After all, you want to give the correct impression and send the right message. Writing is a big responsibility.

It's not difficult to pick it out when another writer has good turn of phrase, because their writing makes you want to keep reading or makes you stop and think. It's inspiring because if someone else can do it well, you can do it well too.

The best part about writing is that no matter how you feel about your skills today, there's always room to improve. It's all about 10,000 hours and not stopping when you get there.

*Not a writer? Try replacing writer and writing in the paragraphs above with your noun and verb—politician, librarian, professor, businessman, doctor, pilot, actor—and see if it doesn't apply to you too.

You're Born with Talent

I have written thousands of words today, but promised myself I'd write a post before I a) cleaned a little more and b) went to bed. Thankfully, the post doesn't have to be long. You'll probably like it better if it's short. So will I.

They say you have to put in 10,000 hours of practice to become proficient at anything. That means we're all good at sleeping, and probably before anyone gets too old we're experts at eating too.
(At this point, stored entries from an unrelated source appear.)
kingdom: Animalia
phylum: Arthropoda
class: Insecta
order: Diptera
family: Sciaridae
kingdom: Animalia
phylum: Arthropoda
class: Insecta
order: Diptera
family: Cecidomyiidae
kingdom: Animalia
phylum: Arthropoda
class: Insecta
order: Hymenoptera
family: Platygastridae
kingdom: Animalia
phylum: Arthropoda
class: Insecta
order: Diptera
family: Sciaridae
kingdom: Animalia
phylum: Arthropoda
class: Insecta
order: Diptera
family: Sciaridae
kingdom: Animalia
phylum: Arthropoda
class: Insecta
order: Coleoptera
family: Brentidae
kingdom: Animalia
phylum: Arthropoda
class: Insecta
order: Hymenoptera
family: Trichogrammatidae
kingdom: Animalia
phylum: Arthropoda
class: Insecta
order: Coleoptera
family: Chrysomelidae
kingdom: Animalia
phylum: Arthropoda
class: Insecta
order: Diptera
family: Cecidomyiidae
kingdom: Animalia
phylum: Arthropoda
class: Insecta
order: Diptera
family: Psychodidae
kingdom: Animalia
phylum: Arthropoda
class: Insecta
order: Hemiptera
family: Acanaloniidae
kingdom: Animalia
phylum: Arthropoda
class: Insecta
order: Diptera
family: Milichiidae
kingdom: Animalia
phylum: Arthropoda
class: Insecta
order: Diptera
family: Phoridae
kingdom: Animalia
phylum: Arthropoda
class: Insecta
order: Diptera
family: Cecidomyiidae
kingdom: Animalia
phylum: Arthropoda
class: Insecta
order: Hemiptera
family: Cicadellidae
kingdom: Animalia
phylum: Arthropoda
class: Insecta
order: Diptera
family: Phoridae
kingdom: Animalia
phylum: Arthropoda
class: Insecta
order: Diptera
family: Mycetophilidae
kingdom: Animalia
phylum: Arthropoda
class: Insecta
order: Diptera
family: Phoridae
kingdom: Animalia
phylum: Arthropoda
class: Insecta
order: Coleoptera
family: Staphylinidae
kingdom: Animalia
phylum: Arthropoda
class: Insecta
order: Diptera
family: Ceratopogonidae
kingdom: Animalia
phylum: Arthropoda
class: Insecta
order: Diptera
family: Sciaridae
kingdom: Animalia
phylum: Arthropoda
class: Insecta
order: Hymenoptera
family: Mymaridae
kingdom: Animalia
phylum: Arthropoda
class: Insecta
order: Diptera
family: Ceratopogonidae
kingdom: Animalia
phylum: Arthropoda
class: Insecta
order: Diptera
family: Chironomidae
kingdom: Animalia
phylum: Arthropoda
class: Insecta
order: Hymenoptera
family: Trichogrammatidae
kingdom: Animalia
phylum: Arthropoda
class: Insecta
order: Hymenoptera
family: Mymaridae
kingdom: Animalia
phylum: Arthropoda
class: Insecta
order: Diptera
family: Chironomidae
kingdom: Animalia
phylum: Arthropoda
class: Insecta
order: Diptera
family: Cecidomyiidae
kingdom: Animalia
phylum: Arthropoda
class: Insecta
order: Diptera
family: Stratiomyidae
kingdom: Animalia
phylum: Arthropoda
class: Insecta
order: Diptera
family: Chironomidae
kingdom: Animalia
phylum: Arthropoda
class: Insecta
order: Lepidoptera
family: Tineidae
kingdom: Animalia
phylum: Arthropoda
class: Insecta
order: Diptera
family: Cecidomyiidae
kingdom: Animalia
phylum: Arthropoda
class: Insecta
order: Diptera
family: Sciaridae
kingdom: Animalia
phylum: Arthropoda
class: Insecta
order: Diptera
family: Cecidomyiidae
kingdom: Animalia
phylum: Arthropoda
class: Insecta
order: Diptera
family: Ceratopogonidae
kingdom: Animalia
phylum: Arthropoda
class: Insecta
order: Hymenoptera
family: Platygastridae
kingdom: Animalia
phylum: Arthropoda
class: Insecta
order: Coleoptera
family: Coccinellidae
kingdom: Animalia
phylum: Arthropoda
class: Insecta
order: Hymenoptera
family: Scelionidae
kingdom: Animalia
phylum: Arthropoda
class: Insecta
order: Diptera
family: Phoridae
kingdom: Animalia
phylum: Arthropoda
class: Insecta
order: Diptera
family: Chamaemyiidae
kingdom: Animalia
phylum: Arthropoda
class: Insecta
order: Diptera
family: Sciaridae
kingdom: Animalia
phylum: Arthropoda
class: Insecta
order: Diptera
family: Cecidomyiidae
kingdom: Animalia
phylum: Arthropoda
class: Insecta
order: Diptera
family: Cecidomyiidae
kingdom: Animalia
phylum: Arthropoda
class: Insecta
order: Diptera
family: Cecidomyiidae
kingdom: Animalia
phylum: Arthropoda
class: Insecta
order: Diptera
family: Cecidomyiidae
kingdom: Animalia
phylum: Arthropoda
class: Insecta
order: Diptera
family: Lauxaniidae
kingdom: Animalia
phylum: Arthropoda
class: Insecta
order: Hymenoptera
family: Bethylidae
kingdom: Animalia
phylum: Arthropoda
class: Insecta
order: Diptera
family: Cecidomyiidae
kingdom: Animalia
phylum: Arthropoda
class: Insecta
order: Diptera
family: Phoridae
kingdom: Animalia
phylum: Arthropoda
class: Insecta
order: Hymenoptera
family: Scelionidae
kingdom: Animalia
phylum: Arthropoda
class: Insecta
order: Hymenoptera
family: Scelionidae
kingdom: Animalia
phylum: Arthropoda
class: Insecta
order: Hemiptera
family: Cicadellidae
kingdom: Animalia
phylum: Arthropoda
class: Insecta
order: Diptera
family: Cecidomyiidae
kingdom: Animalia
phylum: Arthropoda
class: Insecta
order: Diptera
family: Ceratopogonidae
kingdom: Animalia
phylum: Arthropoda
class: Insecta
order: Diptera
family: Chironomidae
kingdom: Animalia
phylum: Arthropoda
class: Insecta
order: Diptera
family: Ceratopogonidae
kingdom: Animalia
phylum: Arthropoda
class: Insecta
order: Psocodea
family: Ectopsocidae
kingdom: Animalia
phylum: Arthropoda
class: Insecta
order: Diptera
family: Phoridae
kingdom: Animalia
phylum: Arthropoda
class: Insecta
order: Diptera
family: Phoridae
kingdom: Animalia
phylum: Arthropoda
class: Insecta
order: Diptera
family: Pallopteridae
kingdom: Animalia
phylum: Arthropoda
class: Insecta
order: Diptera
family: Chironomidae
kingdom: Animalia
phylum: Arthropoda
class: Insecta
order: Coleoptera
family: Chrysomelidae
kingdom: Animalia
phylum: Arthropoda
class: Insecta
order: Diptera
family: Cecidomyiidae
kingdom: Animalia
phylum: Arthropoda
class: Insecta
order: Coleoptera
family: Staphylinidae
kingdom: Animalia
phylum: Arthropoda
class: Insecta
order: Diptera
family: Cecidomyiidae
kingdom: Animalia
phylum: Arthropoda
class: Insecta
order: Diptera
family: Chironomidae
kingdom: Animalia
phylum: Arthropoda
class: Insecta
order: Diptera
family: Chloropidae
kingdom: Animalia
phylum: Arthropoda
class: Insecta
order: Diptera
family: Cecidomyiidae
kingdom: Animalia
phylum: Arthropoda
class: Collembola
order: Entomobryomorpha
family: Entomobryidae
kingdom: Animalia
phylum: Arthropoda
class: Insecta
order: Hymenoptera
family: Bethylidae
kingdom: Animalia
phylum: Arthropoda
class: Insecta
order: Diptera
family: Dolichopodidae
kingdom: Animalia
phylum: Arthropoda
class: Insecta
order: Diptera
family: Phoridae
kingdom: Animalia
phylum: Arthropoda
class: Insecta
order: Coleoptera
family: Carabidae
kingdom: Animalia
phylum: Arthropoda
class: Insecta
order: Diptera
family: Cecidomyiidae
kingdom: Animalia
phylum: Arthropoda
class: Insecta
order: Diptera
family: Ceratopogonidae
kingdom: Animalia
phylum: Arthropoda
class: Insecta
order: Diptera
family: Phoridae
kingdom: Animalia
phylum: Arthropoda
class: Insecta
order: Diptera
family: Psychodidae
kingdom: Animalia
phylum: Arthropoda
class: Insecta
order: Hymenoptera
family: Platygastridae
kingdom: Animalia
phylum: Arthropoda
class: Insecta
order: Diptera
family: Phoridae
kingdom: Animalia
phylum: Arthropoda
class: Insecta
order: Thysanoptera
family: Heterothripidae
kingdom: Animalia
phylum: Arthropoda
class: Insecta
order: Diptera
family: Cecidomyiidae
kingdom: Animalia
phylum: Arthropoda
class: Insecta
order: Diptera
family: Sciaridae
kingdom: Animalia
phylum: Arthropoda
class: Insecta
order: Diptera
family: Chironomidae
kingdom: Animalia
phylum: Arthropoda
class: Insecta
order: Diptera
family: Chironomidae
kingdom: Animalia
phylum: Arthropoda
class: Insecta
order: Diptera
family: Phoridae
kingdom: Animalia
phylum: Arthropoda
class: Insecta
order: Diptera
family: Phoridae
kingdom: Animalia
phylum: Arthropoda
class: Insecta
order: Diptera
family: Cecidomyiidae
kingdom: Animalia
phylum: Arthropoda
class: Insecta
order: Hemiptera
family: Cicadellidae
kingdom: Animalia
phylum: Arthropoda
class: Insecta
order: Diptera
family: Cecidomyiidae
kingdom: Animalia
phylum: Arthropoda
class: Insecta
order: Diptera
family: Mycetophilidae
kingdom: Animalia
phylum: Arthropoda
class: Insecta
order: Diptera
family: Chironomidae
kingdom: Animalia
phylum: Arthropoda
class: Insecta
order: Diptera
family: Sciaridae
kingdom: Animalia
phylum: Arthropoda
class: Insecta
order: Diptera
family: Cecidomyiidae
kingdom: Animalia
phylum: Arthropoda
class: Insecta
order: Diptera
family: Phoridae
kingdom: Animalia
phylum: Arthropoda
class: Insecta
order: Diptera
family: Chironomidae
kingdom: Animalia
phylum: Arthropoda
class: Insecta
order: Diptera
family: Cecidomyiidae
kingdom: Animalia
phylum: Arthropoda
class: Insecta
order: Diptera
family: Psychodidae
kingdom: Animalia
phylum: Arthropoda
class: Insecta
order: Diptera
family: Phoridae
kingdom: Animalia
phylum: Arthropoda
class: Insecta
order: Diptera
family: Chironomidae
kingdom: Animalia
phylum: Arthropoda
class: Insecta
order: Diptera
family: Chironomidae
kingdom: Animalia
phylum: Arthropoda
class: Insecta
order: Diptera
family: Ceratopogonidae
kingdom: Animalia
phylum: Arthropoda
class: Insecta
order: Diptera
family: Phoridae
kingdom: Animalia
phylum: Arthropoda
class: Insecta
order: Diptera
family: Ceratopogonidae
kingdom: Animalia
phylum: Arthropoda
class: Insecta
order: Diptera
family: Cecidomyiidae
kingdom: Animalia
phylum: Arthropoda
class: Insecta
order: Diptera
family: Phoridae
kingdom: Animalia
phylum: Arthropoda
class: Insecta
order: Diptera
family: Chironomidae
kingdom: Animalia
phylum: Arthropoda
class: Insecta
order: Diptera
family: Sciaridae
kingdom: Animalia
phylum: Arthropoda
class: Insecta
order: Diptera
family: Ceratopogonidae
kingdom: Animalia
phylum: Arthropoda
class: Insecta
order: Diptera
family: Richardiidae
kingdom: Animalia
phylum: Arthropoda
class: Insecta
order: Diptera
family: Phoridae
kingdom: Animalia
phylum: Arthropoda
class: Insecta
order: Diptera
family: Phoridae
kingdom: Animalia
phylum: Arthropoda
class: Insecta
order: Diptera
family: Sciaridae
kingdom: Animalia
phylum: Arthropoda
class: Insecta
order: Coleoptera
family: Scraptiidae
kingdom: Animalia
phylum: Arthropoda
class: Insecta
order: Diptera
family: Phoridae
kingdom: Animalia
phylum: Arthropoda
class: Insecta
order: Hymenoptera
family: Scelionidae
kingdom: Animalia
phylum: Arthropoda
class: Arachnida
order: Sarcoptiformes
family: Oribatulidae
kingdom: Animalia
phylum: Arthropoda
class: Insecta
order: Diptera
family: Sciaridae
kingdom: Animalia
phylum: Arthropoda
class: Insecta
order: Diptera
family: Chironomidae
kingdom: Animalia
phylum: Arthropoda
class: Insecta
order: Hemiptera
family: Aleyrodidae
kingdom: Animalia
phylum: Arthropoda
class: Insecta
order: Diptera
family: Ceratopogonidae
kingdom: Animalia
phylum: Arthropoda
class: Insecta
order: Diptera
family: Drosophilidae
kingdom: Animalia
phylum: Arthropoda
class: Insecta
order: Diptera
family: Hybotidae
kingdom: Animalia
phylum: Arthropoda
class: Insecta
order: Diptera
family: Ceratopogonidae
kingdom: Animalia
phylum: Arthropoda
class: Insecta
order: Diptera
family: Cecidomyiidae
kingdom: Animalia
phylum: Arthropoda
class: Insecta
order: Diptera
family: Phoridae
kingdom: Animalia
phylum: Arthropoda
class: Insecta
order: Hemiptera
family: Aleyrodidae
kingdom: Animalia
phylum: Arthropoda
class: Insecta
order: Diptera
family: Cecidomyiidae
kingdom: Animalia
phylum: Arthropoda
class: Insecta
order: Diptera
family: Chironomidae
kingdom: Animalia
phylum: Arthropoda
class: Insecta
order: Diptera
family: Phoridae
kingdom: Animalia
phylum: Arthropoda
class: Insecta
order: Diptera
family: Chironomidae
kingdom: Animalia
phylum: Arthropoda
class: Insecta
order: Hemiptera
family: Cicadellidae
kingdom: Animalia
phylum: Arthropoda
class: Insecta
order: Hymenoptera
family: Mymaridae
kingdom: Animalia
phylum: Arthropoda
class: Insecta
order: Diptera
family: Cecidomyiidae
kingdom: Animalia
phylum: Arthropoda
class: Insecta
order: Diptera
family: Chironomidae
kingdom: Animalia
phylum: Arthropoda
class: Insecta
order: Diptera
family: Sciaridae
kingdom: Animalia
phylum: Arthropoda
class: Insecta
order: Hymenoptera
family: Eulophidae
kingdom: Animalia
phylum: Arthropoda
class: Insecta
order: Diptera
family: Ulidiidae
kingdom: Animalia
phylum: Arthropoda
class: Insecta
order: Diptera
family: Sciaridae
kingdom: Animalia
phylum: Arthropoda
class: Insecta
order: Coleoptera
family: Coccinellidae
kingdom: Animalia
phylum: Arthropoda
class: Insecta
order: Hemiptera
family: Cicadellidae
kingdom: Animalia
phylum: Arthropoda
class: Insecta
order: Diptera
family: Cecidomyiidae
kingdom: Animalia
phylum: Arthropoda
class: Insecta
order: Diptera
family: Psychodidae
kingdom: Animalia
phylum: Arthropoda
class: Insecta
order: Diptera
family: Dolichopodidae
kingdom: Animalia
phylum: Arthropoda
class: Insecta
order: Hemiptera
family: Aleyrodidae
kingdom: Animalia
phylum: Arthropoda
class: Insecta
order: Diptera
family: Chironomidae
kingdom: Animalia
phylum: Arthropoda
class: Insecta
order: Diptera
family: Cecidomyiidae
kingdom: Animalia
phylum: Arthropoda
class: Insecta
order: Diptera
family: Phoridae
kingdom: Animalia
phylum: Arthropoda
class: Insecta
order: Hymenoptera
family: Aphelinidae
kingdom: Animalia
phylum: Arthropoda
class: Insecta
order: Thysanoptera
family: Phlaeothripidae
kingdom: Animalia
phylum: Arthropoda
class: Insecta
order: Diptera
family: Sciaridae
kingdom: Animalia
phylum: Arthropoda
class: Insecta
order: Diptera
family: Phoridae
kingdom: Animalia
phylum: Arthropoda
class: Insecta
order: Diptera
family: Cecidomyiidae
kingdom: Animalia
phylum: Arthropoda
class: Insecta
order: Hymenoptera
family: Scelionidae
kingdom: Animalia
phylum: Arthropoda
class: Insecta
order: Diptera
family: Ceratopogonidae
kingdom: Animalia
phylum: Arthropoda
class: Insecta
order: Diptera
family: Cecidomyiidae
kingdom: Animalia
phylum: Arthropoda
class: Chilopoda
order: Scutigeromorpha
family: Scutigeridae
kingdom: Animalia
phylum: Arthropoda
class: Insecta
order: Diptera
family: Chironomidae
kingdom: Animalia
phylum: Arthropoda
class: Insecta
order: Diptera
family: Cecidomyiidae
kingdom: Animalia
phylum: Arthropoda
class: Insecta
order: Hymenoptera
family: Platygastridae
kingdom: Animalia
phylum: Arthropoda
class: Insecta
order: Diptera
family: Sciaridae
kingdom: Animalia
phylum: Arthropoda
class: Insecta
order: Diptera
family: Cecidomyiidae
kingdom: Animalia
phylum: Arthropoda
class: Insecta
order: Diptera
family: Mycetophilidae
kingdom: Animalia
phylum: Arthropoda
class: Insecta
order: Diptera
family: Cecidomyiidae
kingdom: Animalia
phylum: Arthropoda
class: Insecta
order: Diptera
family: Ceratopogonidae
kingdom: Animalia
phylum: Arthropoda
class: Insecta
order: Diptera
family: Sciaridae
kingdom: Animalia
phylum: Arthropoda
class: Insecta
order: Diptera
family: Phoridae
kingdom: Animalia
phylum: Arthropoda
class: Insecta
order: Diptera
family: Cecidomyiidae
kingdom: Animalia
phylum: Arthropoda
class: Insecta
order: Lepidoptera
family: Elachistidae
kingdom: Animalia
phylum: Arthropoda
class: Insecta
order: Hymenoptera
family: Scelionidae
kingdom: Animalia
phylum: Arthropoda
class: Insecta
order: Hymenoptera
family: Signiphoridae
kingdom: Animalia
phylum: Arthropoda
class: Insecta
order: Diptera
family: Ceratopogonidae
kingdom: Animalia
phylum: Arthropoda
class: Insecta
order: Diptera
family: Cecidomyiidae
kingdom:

You're likely also a pro at bathing and breathing, but what do you do that you had to learn (suspend the detail-oriented side of yourself that reminds me you had to learn to eat and bathe)?

What are you good at? What do you want to be good at? What can you do that takes specific knowledge?

Choose something to become an expert at, and then practice. You're born with talent, but you earn skill.

Home is Where You . . .

We've all heard myriad "home" sayings . . .

Home is where the heart is
Home is not a place, it's a feeling
Home is where our story begins
Home is where the anchor drops
Home is where my bunch of crazies are (my personal favorite)
Home is where the horse is
and etc. etc. etc.

Every saying came from somewhere. Someone had an epiphany and wrote it down or made a picture or sang a song. Then they sold it, gave it to someone, or just started saying it all the time. You know what happens next. It's how creating works.

You realize something that's inexplicably true for human nature, and you find out how to express it, and you tell other people, and they realize it's true too. Then the message spreads.

When you're thinking about how and what to create, remember two things:

1) Create with the truth in mind, because that's what people are looking for. 
Behold, the Lamb of God, who takes away the sin of the world! (saw Him, proclaimed Him)

2) Create with human nature in mind, because people want to personally relate.
The sun will come out tomorrow, you can bet your bottom dollar. (optimism, hope)

Create often by these guidelines, because even if you don't become famous for every single (song you sing, picture you paint, word you write) thing, practice makes better, and better is better. And who knows, maybe something you create will catch on.